With US Opposed, UN Security Council Rejects Russia-Led Push for Nord Stream Probe
Brazil and China supported Russia's request while the U.S. and other members of the United Nations Security Council abstained.
The United Nations Security Council on Monday rejected a Russia-led effort to launch a fresh international probe into last year's sabotage of the Nord Stream pipelines in the wake of investigative journalist Seymour Hersh's reports accusing the U.S. of carrying out the attack.
Brazil and China supported Russia's resolution while the U.S., France, the United Kingdom, and other Security Council members abstained, leaving the proposal short of the nine votes needed for passage.
The Security Council said in a press release that, if adopted, the resolution would have requested that the secretary-general establish "an international, independent investigation commission to conduct a comprehensive, transparent, and impartial international investigation of all aspects of the act of sabotage on the Nord Stream 1 and 2 gas pipelines—including identification of its perpetrators, sponsors, organizers, and accomplices."
Ahead of Monday's vote, Russia's U.N. Ambassador Vassily Nebenzia said that "without an objective and transparent international investigation, the truth will not be uncovered as to what happened."
Robert Wood, the deputy U.S. ambassador to the U.N., countered that the Biden administration "was not involved in any way" in the Nord Stream explosions and accused Russia of attempting to "discredit the work of ongoing national investigations and prejudice any conclusions they reach that do not comport to Russia's predetermined and political narrative."
Denmark, Sweden, and Germany told the U.N. Security Council last month that their investigations into the Nord Stream blasts—which nations agree was an act of deliberate sabotage rather than an accident—are still ongoing.
A spokesperson for the U.S. State Department told reporters that the Biden administration is "not a party" to those investigations "because there are countries on whose sovereign territory this attack occurred, and we're deferring it to them."
The Intercept's Jeremy Scahill reported over the weekend that Russian officials have complained in letters to the U.S. and European governments that "they have been barred from examining evidence gathered from the sites where the blasts occurred."
Scahill noted that "despite Russia's majority ownership of the pipelines, Russian officials said, Germany, Denmark, and Sweden have rejected Russia's repeated requests for a joint investigation—confirming their 'suspicions that these countries are trying to conceal evidence, or to cover up the sponsors and perpetrators of these acts of sabotage.'"
"Denmark and Sweden have cited procedural matters and national regulations as to why they aren't collaborating with Russia," Scahill added. "But it's pretty obvious that they have also adopted the position that Russia should be viewed as a suspect in the sabotage and wouldn't want to invite it into the probe, particularly given Russia's invasion of Ukraine."

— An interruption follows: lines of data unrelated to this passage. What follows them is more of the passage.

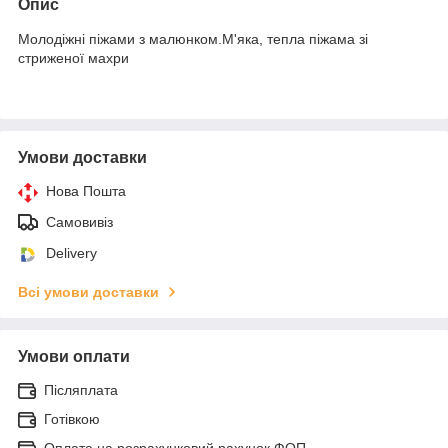
Опис
Молодіжні піжами з малюнком.М'яка, тепла піжама зі
стриженої махри
Умови доставки
Нова Пошта
Самовивіз
Delivery
Всі умови доставки
Умови оплати
Післяплата
Готівкою
Оплата на розрахунковий рахунок ФОП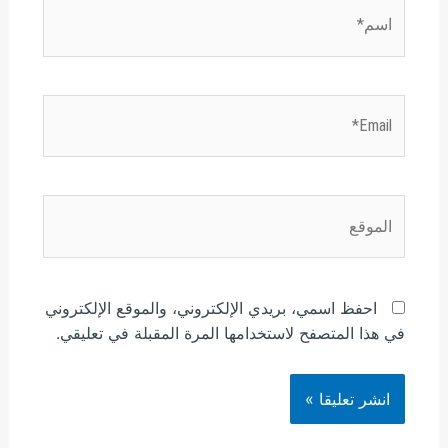
اسم*
Email*
الموقع
احفظ اسمي، بريدي الإلكتروني، والموقع الإلكتروني
في هذا المتصفح لاستخدامها المرة المقبلة في تعليقي.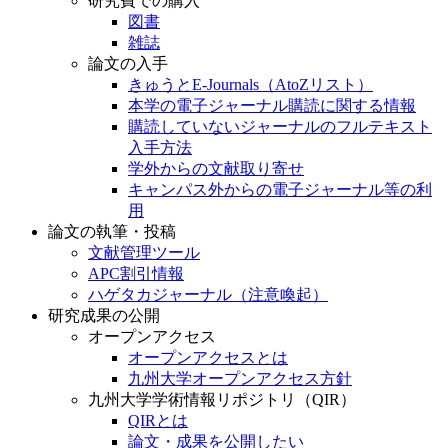
研究費での購入
図書
雑誌
論文の入手
きゅうとE-Journals（AtoZリスト）
本学の電子ジャーナル購読に関する情報
購読していないジャーナルのフルテキスト
入手方法
学外からの文献取り寄せ
キャンパス外からの電子ジャーナル等の利
用
論文の執筆・投稿
文献管理ツール
APC割引情報
ハゲタカジャーナル（注意喚起）
研究成果の公開
オープンアクセス
オープンアクセスとは
九州大学オープンアクセス方針
九州大学学術情報リポジトリ（QIR）
QIRとは
論文・成果を公開したい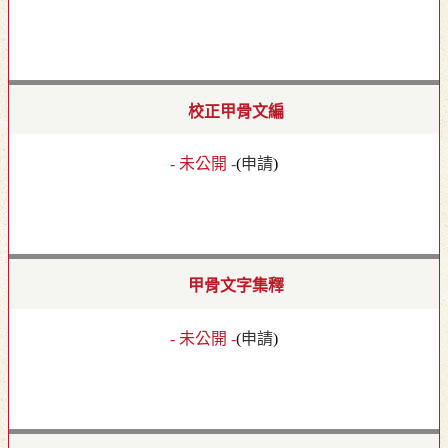
校正甲骨文編
- 未公開 -
(
申請
)
甲骨文字集釋
- 未公開 -
(
申請
)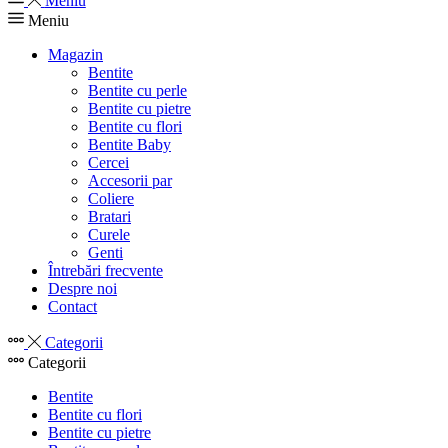
Meniu
Meniu
Magazin
Bentite
Bentite cu perle
Bentite cu pietre
Bentite cu flori
Bentite Baby
Cercei
Accesorii par
Coliere
Bratari
Curele
Genti
Întrebări frecvente
Despre noi
Contact
Categorii
Categorii
Bentite
Bentite cu flori
Bentite cu pietre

Citing an anonymous source, Hersh reported last month that U.S. President Joe Biden ordered the sabotage of the Nord Stream pipeline system, believing it posed a threat to "western dominance." According to Hersh, the Biden White House was particularly concerned about Nord Stream 2, which would have carried gas from Russia to Germany.

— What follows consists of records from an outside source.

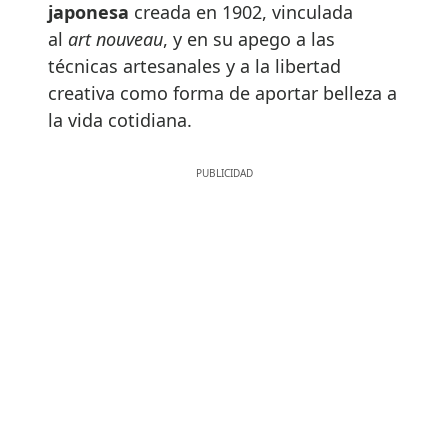
japonesa
creada en 1902, vinculada
al
art nouveau
, y en su apego a las
técnicas artesanales y a la libertad
creativa como forma de aportar belleza a
la vida cotidiana.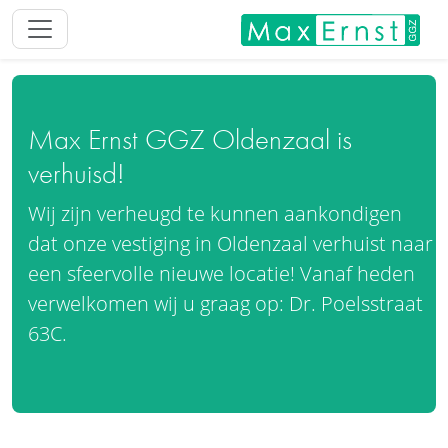
Max Ernst GGZ Oldenzaal is
verhuisd!
Wij zijn verheugd te kunnen aankondigen
dat onze vestiging in Oldenzaal verhuist naar
een sfeervolle nieuwe locatie! Vanaf heden
verwelkomen wij u graag op: Dr. Poelsstraat
63C.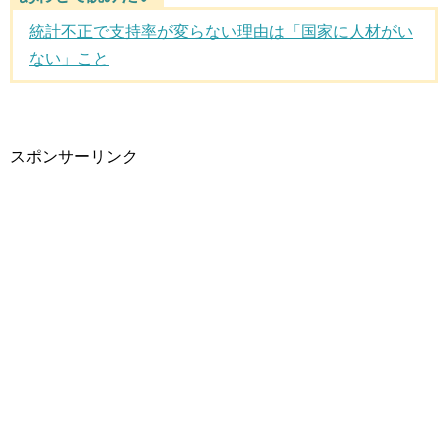
統計不正で支持率が変らない理由は「国家に人材がい
ない」こと
スポンサーリンク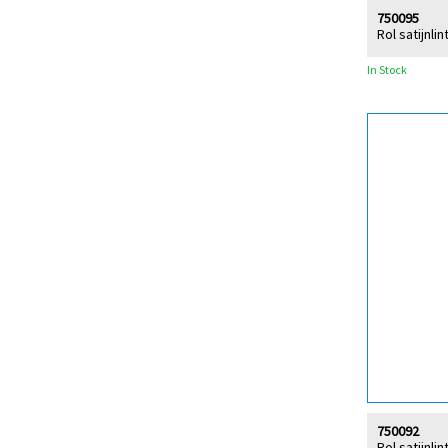
750095
Rol satijnli
In Stock
750092
Rol satijnli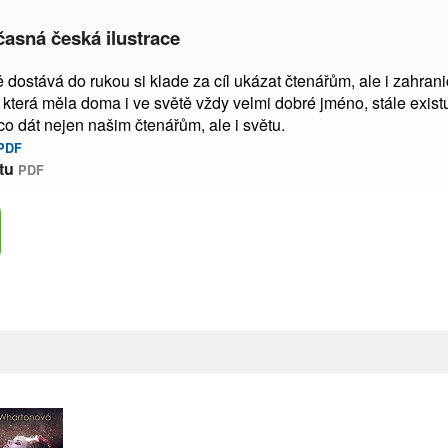
časná česká ilustrace
 dostává do rukou si klade za cíl ukázat čtenářům, ale i zahra
, která měla doma i ve světě vždy velmi dobré jméno, stále existuj
 co dát nejen našim čtenářům, ale i světu.
PDF
tu
PDF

Germany put the pipeline on hold a day before Russia invaded Ukraine in February 2022.
Weeks after Hersh published his initial report, The New York Timesran a story alleging that "intelligence reviewed by U.S. officials" implicates a shadowy "pro-Ukrainian group" in the Nord Stream attack.
Last week, Hersh alleged that U.S. intelligence agencies have been "feeding" the Times and other outlets false information in an attempt to cover up the Biden administration's involvement in the Nord Stream operation. Hersh also blasted the U.S. press corps for failing to ask why the Biden administration has thus far been unwilling to launch its own investigation.

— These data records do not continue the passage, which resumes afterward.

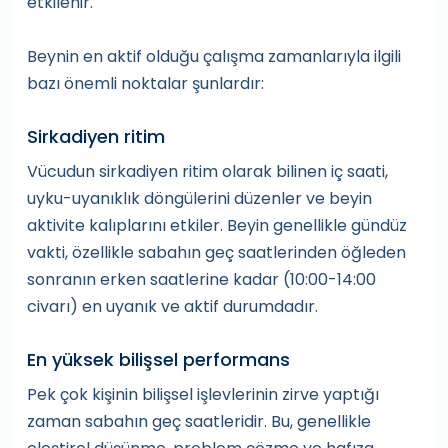
etkilenir.
Beynin en aktif olduğu çalışma zamanlarıyla ilgili
bazı önemli noktalar şunlardır:
Sirkadiyen ritim
Vücudun sirkadiyen ritim olarak bilinen iç saati,
uyku-uyanıklık döngülerini düzenler ve beyin
aktivite kalıplarını etkiler. Beyin genellikle gündüz
vakti, özellikle sabahın geç saatlerinden öğleden
sonranın erken saatlerine kadar (10:00-14:00
civarı) en uyanık ve aktif durumdadır.
En yüksek bilişsel performans
Pek çok kişinin bilişsel işlevlerinin zirve yaptığı
zaman sabahın geç saatleridir. Bu, genellikle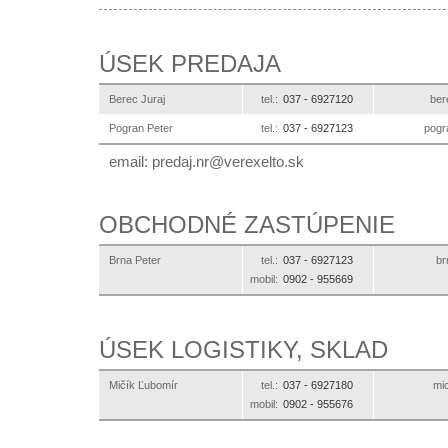
ÚSEK PREDAJA
Berec Juraj
tel.:
037 -
6927120
ks.
Pogran Peter
tel.:
037 -
6927123
ks.o
email:
ks.otlexerev@rn.jaderp
OBCHODNÉ ZASTÚPENIE
Brna Peter
tel.:
037 -
6927123
ks
mobil:
0902 -
955669
ÚSEK LOGISTIKY, SKLAD
Mičík Ľubomír
tel.:
037 -
6927180
ks
mobil:
0902 -
955676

At a congressional hearing a day after Hersh published his follow-up story, Rep. Brad Sherman (D-Calif.) asked U.S. Secretary of State Antony Blinken whether he can "assure the world that no agency of the U.S. government blew up those pipelines or facilitated that action."
"Yes," Blinken responded, "yes I can."
Scahill noted Saturday that he asked the Biden White House Hersh's question about why American intelligence agencies have not formally announced a probe of the Nord Stream attack.
"In a statement, National Security Council spokesperson Adrienne Watson did not directly address any of my questions," Scahill wrote.
Instead, she repeated the White House's dismissal of Hersh's reporting as "totally false concoctions."